I love the raspberries! very clever! And the tuile looks so delicately ruffled---so pretty!

Claire said...

SO light and pretty! I love frozen raspberries...they really do have a great texture.

Mrs. L said...

You did a wonderful job, this looks beautiful.

Half Baked said...

Your tuiles look beautiful topped with the raspberries! nicely done!

Heather B said...

Great job! Your tuiles look lovely!

creampuff said...

Oh, Mary! They're so light and pretty. Love them!

Sherry Trifle - Lovely Cats said...

So pretty with the little sugared raspberries cupped in a nice crispy tuile.

rainbowbrown said...

That is a simple and beautiful shape. Frozen raspberries are delicious.

Sheltie Girl said...

Beautiful job! I love the simplicity and beauty of topping them with raspberries.


Natalie @ Gluten A Go Go

Sara said...

that looks beautiful. raspberries would be a perfect accompaniment.

Bake your cake and eat it too said...

Yum! I like that the tuiles aren't exactly uniform in shape. It truly gives them character! Love the frozen raspberry pairing. So beautiful!

Audax said...

What a lovely post I just love the tuiles that you created. Simple is best with these "cookies" the crisp crunch and the sweet berries would of be heaven. As always love your postings.

zorra said...

Tuiles are capriccioso, but you handle it well!

Engineer Baker said...

Simply pretty, I love it.
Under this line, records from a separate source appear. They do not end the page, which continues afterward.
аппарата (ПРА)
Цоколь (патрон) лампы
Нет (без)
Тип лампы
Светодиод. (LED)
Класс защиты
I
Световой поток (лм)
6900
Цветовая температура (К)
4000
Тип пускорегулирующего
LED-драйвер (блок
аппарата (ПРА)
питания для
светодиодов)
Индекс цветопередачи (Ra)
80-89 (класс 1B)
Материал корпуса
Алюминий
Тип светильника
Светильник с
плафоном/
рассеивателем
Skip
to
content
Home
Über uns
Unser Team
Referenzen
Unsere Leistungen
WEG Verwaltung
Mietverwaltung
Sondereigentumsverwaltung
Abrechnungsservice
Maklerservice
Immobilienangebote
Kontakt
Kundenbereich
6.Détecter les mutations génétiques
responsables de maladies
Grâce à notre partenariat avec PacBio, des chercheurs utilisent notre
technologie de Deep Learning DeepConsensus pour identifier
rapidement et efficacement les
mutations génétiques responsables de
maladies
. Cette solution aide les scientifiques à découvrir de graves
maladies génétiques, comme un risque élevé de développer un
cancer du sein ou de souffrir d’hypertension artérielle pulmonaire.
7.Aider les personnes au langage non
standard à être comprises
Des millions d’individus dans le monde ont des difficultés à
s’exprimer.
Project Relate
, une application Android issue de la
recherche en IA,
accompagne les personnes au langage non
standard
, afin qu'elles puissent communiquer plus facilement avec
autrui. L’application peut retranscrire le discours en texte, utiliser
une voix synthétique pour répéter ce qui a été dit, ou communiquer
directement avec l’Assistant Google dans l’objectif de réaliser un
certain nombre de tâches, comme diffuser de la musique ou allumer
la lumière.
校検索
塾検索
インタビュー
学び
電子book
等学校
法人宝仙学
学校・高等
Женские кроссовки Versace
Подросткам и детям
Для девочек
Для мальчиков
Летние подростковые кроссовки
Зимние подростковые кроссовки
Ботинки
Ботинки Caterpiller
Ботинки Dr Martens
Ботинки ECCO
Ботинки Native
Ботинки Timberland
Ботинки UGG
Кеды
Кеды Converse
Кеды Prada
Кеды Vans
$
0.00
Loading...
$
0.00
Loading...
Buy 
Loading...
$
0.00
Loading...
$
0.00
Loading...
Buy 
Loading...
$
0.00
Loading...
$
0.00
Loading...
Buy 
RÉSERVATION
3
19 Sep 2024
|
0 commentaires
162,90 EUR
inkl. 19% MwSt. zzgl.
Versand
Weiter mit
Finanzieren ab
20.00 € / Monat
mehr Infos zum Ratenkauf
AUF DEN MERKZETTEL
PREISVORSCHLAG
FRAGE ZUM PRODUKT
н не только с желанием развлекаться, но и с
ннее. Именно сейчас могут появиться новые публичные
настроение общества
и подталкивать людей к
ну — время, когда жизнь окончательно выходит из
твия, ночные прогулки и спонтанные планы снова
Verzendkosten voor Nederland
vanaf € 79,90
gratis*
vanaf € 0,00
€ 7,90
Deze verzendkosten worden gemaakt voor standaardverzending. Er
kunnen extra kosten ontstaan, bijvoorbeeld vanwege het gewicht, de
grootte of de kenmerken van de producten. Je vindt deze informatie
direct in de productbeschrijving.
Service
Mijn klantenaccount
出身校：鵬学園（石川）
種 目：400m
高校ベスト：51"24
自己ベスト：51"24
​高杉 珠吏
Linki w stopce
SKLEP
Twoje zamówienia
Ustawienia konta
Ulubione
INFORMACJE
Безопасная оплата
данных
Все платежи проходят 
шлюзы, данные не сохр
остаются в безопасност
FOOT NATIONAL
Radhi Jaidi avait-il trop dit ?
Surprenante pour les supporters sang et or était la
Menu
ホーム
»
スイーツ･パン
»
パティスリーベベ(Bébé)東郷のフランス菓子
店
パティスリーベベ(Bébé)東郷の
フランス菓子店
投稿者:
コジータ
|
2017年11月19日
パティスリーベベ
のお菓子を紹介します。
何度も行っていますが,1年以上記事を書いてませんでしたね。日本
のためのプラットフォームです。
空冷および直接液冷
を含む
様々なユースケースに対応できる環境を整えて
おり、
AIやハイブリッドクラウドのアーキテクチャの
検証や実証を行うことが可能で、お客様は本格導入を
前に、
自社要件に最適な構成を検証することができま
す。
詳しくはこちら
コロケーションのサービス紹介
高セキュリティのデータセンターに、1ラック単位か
Beautiful job!

Rebecca said...

I had the same problem shaping my tuiles, Mary, but as usual yours are so lovely!

Diana said...

Oh wow, I can't even tell they're frozen berries. It's so pretty! Great job on the challenge

Talita said...

This tuiles looks so tasteful!! The raspberry over makes the pic perfect!

MyKitchenInHalfCups said...

Now that is one beautiful fruity and light tuiles. That is simply brilliant Mary.

Dina said...

that looks lovely...of course, i would like to have it with vanilla ice cream!